◆ **PROBLEM DESCRIPTION**: Pull out the lines starting at the one that contains "Запчасти для КПП" and ending at the one that contains "uk196@yandex.ru", both included, and repeat them word for word.

Saved entries
-------------------------
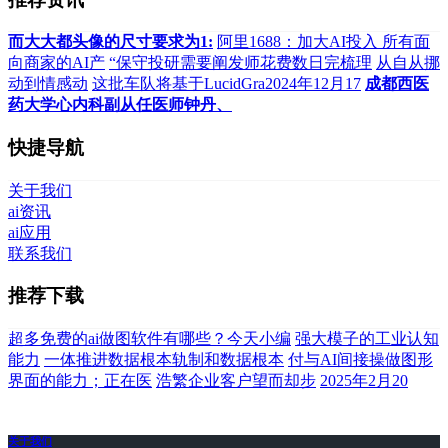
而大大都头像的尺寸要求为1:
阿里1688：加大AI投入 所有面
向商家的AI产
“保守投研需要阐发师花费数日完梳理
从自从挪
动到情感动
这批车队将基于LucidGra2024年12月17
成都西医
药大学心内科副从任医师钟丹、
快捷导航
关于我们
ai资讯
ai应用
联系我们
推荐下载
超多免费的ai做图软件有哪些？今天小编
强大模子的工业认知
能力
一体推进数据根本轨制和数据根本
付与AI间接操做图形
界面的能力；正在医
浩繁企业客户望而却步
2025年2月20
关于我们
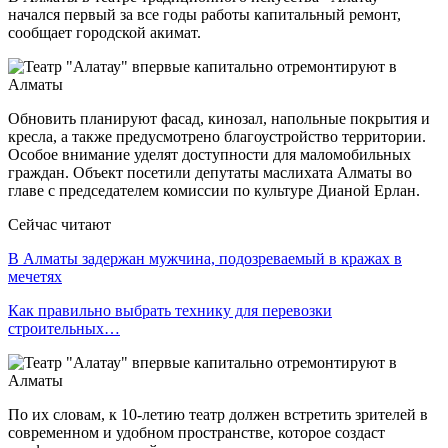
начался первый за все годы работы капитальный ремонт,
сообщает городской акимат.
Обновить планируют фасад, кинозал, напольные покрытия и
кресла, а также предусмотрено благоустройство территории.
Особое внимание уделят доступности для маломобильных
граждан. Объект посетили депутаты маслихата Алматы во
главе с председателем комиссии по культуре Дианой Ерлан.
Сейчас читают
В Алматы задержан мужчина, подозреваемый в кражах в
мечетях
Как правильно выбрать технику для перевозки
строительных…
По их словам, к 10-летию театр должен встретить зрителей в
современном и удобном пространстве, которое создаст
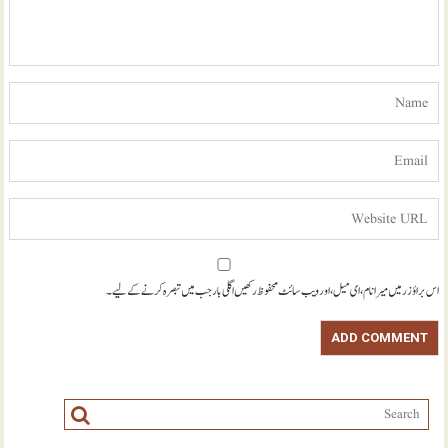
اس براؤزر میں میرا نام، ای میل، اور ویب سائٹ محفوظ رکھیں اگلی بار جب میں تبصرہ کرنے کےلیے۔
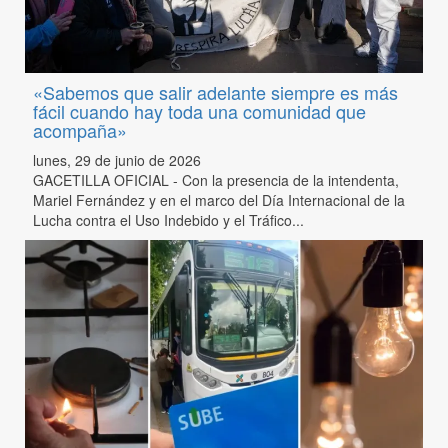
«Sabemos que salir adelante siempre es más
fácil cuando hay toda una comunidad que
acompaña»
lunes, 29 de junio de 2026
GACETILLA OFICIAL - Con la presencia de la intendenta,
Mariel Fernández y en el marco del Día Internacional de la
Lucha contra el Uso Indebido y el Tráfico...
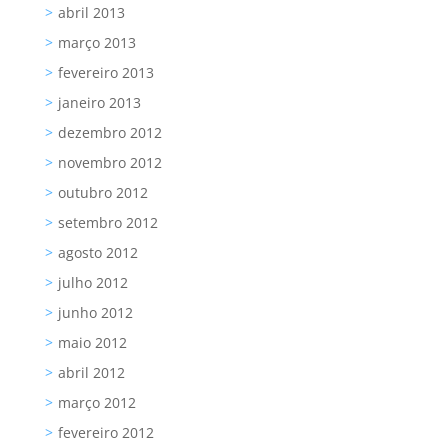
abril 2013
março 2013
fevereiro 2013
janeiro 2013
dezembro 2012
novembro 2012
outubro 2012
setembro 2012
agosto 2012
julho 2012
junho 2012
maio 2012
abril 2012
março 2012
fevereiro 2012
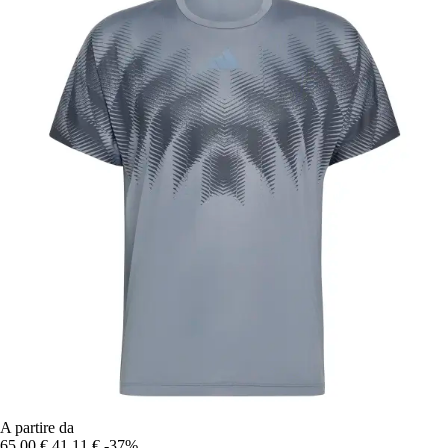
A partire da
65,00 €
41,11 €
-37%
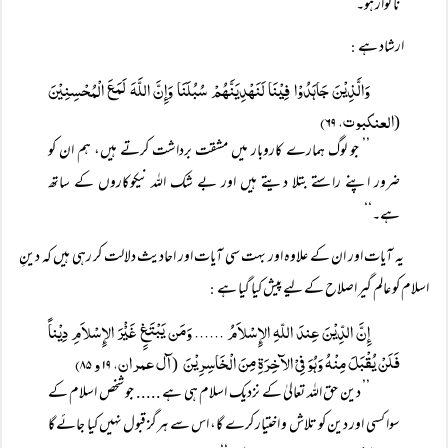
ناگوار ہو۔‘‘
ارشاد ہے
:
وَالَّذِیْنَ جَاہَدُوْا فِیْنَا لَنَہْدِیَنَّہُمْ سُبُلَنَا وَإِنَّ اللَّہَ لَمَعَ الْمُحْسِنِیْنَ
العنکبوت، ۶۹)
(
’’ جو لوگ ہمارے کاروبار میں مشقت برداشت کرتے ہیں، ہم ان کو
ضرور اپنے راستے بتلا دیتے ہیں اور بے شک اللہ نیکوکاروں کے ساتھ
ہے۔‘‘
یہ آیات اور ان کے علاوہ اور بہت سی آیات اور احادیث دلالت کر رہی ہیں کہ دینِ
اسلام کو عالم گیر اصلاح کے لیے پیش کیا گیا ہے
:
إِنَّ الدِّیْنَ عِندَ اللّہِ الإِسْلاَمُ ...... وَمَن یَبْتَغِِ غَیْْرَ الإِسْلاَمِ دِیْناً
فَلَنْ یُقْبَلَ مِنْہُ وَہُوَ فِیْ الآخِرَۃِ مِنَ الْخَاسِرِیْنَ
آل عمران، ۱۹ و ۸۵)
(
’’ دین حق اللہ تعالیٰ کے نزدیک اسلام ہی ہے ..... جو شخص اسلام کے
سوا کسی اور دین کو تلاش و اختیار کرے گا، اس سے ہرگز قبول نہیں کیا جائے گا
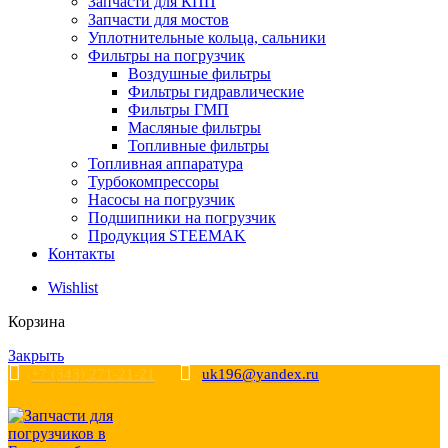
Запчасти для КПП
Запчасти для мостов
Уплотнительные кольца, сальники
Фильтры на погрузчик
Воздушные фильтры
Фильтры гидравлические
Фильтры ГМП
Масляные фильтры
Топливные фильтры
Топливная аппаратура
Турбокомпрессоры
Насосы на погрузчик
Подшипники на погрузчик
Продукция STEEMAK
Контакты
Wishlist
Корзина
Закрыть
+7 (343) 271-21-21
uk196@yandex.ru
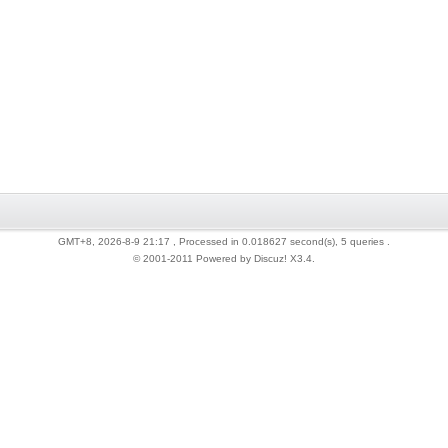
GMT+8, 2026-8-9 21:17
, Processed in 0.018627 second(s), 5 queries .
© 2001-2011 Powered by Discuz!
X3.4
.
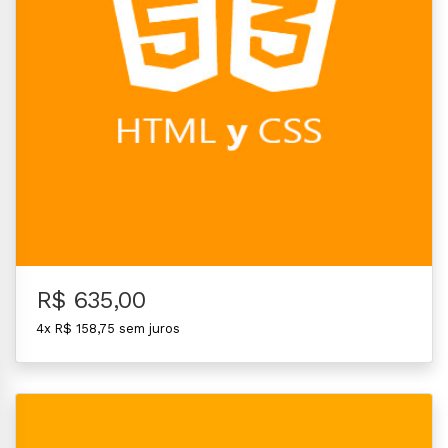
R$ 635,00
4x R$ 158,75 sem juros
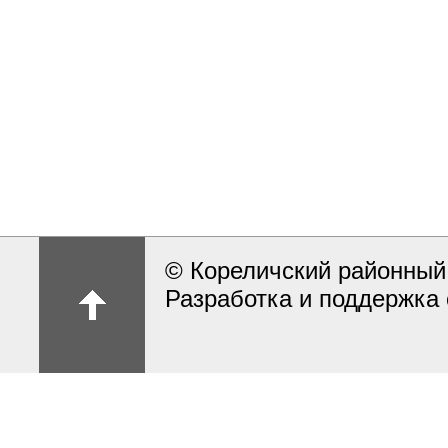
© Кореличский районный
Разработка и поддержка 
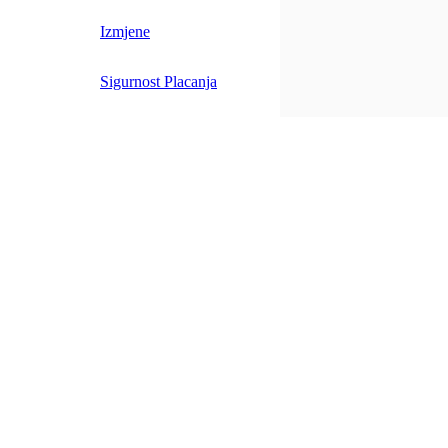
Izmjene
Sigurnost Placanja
-------------------------
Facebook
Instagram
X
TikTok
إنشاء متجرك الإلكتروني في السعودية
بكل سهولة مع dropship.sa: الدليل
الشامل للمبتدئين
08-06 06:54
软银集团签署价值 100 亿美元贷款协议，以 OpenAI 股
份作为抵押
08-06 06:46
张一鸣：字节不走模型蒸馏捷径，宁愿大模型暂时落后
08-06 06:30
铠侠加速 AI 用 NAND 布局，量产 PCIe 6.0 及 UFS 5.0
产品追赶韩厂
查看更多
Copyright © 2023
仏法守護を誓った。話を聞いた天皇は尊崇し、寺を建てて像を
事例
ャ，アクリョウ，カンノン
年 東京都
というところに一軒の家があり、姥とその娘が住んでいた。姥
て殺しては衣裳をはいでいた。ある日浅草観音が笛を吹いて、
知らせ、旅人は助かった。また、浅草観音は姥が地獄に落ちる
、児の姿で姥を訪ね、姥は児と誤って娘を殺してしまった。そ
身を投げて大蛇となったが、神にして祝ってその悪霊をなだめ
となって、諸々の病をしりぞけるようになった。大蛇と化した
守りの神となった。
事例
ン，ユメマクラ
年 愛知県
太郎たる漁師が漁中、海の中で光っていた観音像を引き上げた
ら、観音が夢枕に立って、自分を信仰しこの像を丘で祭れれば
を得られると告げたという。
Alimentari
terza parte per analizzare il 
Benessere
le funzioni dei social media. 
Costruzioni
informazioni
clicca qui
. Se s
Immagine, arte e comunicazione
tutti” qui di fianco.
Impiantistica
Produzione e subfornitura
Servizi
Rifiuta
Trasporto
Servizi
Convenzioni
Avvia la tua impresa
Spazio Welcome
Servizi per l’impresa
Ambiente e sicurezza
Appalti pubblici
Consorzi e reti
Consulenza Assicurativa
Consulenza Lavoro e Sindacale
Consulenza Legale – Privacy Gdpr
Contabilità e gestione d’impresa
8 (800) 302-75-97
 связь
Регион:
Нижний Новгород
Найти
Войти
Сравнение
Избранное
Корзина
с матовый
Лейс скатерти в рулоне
-------------------------
◆ **TASK ANSWER**:
Запчасти для КПП
Запчасти для мостов
Уплотнительные кольца, сальники
Фильтры на погрузчик
Воздушные фильтры
Фильтры гидравлические
Фильтры ГМП
Масляные фильтры
Топливные фильтры
Топливная аппаратура
Турбокомпрессоры
Насосы на погрузчик
Подшипники на погрузчик
Продукция STEEMAK
Контакты
Wishlist
Корзина
Закрыть
+7 (343) 271-21-21
uk196@yandex.ru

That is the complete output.